Banks shortchanging consumers in mortgage settlement








A mortgage is a contract. You agree to pay a certain amount of money to the bank each month, and the bank, in turn, agrees to finance your purchase, play fair and not jeopardize your ability to keep a roof over your head.


Ten big banks said Monday that they'll shell out $8.5 billion to settle federal complaints that they wrongfully foreclosed on hundreds of thousands of homeowners who should have been allowed to stay in their homes.


They got off cheap.






The average compensation for each homeowner who faced foreclosure in 2009 and 2010 will run about $2,000.

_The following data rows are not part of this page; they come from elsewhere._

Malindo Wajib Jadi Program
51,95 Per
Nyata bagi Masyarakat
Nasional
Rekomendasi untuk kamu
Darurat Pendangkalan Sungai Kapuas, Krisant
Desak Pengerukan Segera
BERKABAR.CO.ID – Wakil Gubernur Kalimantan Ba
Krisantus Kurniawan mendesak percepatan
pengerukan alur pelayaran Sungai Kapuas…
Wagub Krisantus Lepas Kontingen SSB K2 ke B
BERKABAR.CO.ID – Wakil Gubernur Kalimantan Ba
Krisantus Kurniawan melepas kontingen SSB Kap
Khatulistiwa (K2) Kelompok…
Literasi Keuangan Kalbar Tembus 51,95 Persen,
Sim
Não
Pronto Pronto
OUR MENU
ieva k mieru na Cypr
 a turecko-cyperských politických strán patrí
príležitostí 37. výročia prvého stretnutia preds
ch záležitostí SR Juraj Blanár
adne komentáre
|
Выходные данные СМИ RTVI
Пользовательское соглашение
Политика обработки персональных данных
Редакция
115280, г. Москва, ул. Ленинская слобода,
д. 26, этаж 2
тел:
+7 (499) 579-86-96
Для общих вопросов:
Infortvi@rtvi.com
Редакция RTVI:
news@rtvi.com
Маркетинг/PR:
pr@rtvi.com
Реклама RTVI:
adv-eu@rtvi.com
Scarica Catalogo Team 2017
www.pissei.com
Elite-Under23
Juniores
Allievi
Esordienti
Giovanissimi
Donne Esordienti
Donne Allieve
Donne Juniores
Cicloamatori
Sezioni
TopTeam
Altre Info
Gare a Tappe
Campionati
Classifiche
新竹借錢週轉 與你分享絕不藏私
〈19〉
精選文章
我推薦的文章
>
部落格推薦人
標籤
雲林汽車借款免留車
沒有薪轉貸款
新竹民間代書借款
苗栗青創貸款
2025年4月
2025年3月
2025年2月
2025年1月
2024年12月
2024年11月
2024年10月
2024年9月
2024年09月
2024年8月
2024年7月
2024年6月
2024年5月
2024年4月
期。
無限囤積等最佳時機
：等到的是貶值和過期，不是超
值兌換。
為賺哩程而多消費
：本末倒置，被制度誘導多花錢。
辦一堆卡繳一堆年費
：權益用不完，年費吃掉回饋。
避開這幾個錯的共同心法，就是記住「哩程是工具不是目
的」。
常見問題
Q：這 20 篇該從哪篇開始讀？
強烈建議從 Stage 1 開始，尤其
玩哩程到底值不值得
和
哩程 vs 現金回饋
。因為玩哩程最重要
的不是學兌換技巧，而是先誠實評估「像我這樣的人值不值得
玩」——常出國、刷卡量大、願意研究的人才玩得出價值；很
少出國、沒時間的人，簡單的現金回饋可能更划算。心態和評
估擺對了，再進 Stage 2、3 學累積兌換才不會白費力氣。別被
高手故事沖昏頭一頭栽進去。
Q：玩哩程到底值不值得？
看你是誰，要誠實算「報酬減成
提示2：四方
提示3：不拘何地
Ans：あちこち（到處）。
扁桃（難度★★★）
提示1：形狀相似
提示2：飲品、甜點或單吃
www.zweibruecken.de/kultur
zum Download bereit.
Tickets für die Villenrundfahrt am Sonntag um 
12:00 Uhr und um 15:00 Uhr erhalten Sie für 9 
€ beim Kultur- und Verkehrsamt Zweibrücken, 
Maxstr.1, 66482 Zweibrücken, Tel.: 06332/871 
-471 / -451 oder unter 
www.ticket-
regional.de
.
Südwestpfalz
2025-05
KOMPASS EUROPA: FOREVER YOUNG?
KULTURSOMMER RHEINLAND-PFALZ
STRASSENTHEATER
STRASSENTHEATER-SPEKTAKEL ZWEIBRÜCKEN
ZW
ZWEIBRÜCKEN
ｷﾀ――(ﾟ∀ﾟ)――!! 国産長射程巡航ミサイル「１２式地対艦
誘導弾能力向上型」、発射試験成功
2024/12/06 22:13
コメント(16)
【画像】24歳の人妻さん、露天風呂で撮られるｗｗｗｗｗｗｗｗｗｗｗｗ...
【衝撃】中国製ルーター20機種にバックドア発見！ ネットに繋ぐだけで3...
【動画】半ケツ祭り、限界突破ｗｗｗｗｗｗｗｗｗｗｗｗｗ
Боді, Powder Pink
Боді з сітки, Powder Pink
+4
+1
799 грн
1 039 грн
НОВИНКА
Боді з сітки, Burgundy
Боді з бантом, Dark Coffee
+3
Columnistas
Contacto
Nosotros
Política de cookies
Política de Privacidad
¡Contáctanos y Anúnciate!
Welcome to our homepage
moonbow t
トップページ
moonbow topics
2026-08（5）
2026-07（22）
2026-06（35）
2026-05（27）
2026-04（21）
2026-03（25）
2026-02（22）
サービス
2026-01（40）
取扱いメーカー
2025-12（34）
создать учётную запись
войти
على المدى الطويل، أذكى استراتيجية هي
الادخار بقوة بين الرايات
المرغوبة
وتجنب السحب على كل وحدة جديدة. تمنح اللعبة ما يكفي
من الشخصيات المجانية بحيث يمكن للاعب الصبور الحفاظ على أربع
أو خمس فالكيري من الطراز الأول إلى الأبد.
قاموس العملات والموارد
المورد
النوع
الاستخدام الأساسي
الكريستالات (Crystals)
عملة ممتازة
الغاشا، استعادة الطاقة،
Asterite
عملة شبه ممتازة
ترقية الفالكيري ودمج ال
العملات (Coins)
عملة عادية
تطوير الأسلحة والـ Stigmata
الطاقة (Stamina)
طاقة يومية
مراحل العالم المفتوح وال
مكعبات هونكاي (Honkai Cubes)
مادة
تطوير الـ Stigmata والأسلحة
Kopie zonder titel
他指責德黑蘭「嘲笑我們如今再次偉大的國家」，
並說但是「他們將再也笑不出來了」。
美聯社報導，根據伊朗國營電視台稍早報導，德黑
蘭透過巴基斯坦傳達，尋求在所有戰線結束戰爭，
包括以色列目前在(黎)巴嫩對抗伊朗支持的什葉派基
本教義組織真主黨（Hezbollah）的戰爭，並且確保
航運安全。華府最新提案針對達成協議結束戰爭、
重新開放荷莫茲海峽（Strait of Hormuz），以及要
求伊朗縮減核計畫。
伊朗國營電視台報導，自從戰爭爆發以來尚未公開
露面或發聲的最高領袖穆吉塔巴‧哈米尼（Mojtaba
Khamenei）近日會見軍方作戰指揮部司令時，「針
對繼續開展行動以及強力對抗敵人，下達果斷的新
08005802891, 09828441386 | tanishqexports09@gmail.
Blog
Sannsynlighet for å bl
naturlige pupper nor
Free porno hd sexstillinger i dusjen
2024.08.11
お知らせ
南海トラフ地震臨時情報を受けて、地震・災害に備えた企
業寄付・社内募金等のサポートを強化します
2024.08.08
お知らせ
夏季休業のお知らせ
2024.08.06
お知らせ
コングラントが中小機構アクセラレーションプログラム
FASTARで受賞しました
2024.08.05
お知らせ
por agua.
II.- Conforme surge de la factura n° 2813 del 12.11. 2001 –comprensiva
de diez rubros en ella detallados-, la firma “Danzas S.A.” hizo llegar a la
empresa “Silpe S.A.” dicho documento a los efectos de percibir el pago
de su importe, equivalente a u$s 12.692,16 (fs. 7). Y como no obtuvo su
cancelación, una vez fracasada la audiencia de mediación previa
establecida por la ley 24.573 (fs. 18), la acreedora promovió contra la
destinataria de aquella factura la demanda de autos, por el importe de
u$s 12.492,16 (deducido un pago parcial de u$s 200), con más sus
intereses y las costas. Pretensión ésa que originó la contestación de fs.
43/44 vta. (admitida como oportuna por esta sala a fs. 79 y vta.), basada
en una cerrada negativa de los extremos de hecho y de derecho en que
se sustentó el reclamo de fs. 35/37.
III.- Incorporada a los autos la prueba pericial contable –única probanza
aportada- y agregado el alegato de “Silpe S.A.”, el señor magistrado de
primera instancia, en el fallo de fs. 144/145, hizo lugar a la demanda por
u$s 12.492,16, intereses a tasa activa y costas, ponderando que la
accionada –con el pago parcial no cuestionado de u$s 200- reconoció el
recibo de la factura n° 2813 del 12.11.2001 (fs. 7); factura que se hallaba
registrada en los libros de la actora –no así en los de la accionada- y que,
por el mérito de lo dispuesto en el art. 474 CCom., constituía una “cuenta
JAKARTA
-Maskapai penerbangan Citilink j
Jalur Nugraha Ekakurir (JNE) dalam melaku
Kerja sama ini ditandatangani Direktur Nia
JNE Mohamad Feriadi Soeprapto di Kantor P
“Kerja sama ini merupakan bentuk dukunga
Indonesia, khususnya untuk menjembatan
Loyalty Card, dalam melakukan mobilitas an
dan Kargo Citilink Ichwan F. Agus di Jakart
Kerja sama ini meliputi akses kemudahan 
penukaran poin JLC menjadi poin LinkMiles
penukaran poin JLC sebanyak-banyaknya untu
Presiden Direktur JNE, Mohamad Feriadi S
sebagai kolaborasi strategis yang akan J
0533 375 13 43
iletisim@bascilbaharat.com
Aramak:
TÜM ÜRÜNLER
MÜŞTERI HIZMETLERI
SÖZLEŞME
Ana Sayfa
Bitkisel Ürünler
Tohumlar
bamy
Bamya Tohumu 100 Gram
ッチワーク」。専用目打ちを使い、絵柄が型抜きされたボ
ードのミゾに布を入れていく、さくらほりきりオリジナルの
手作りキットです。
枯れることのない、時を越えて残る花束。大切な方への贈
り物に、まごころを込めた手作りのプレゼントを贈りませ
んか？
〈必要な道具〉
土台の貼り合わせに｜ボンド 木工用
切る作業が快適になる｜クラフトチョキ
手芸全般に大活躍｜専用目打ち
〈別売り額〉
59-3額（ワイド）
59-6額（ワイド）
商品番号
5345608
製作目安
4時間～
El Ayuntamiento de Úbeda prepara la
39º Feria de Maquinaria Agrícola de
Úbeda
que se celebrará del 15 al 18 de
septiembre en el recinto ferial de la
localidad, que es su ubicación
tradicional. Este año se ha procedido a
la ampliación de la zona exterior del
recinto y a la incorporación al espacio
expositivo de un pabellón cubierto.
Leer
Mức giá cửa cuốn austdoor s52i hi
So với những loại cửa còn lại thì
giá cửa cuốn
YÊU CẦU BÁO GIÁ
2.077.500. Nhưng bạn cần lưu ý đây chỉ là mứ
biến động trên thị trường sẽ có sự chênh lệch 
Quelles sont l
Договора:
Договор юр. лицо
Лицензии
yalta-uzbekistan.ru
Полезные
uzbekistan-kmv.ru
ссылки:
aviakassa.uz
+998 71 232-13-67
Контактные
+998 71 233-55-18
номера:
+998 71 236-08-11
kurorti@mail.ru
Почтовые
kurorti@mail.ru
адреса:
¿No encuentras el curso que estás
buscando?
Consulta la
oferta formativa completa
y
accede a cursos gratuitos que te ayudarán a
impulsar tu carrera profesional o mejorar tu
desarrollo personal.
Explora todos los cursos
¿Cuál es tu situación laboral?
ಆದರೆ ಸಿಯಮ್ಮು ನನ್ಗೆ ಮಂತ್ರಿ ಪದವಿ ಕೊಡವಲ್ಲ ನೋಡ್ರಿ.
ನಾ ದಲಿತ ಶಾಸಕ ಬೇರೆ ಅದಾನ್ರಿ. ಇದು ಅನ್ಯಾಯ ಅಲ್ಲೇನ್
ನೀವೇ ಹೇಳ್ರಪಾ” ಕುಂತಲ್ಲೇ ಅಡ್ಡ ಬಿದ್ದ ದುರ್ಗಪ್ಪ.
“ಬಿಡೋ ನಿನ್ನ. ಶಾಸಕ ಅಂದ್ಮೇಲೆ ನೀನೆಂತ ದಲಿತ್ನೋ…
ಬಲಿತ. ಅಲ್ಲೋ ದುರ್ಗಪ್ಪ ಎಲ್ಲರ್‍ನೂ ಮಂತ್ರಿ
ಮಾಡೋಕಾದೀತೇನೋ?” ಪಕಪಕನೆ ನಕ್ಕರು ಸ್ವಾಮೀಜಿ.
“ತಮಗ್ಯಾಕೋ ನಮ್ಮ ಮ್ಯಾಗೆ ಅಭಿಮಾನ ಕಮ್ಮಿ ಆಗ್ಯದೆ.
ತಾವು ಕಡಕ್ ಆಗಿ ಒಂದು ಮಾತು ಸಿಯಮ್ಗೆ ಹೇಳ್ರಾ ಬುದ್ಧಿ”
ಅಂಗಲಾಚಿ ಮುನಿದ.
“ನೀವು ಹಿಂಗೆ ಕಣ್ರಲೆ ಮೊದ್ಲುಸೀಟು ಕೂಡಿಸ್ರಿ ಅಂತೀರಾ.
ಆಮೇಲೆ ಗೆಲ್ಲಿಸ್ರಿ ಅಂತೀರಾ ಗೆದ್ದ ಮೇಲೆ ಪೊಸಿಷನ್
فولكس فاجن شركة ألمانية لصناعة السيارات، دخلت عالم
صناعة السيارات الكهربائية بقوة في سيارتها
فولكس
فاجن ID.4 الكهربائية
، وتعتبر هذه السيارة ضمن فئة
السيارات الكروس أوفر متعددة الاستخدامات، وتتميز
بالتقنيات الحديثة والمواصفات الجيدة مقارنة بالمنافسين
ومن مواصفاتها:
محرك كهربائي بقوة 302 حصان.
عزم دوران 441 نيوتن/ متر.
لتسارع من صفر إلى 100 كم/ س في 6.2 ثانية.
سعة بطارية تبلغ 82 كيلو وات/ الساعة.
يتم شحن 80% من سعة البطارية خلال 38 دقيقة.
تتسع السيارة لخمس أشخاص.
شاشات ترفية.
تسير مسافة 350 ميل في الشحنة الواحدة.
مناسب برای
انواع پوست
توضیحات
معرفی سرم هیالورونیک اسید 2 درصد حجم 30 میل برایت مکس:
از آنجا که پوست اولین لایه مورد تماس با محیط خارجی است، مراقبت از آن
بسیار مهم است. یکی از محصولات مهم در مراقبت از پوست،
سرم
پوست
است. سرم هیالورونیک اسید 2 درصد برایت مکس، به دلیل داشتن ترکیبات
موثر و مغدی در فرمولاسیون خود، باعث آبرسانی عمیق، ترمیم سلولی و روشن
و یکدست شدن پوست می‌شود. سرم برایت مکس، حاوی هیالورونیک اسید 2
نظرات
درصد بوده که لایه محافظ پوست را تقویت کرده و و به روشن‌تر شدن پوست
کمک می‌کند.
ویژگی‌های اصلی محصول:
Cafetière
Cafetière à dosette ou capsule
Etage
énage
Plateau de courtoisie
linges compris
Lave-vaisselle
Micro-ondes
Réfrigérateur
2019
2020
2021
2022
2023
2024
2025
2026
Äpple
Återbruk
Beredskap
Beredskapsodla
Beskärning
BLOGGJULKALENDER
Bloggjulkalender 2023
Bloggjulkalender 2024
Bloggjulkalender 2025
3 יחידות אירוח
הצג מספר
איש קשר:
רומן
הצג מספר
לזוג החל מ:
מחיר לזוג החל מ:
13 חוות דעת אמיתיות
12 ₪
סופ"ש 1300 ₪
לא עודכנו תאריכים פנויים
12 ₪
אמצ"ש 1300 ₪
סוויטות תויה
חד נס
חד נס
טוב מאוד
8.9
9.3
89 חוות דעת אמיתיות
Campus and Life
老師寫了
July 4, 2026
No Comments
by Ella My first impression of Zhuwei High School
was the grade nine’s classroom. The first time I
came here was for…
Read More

That's a couple thousand bucks for having been deceived and pushed around — and possibly thrown out onto the street — by a bank that was knowingly breaking regulatory procedures in handling distressed properties.


That's a couple thousand bucks for having your life turned upside-down and dealing with a take-no-prisoners financial system that refused to acknowledge, at least at first, that it was behaving duplicitously.


Alys Cohen, a staff attorney for the National Consumer Law Center, called Monday's settlement "wholly inadequate in light of the scale of the harm."


By ponying up a few billion dollars, Chase, Bank of America, Wells Fargo, Citibank and a half-dozen smaller banks will close the books on a federal investigation into accusations that they mishandled people's paperwork and skipped required steps in the foreclosure process.


Among the banks' abuses: They routinely assigned employees to approve foreclosures without giving homeowners' documents a thorough going-over. In some cases, according to investigators, they signed foreclosure papers without even reading them.


Some bank workers admitted signing more than 10,000 foreclosure affidavits a month. That's about four per minute for any bank staffer working a 40-hour week.


Think of that: As millions of families were grappling with job losses and the worst economic downturn since the Great Depression, banks were devoting all of 15 seconds to deciding the fate of people's homes.


And this followed months of requiring homeowners to file reams of documents to make their case for why they should be given just a little leeway on their obligations.


Michael Adams, 56, of Sun Valley told me Monday about his experience with Wells Fargo. He lost his job as a dairy plant supervisor in July 2011 and immediately reached out to the bank to share his concern about making his mortgage payments.


"They told me to call them back when I actually couldn't pay," Adams said. "That happened in July 2012 when I missed my first payment. Wells said they'd try to work something out."


It took nearly half a year, but the bank at last got back to Adams with what it characterized as a helping hand during his time of need.


Wells reduced Adams' interest from 4.37% to 4.25% — an eighth of a percentage point. The current average for a 30-year mortgage is 3.34%. The average for a 15-year loan is 2.64%.


Adams knows he can consider himself lucky. He's among the relative few to receive a loan modification from a bank. But he wonders how serious Wells is about helping him get through his current hard times.


"An eighth of a point is no help at all," Adams said. "It seems like they'd be just as happy if I lost the house."


Federal officials reached a similar conclusion. They decided that banks simply weren't providing enough relief to homeowners even after earlier agreeing to spend billions atoning for their mortgage sins.


Before Monday's settlement, the banks had paid about $1.5 billion to private consultants to help them deal with the mess, officials found, while making little effort to assist mortgage holders.